→ **EXERCISE BRIEF**
Print nothing except the lines of the listing below from the line with "Barnstaple to Hull train" to the line with "Barnstaple to Derby train", each exactly as written, both ends included.
_ _ _
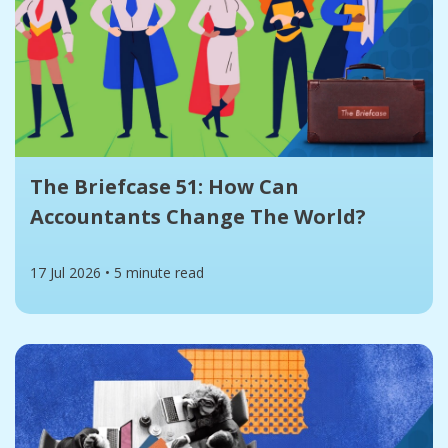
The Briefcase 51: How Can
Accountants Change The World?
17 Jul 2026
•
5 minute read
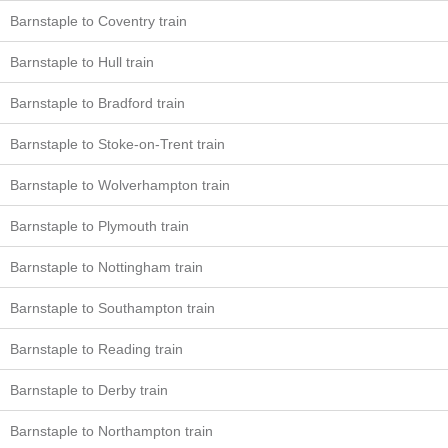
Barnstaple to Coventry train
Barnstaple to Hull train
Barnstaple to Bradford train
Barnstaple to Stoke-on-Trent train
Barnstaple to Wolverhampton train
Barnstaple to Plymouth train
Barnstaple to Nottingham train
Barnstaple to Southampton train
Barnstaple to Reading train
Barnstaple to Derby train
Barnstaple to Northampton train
_ _ _
→ **ANSWER SECTION**
Barnstaple to Hull train
Barnstaple to Bradford train
Barnstaple to Stoke-on-Trent train
Barnstaple to Wolverhampton train
Barnstaple to Plymouth train
Barnstaple to Nottingham train
Barnstaple to Southampton train
Barnstaple to Reading train
Barnstaple to Derby train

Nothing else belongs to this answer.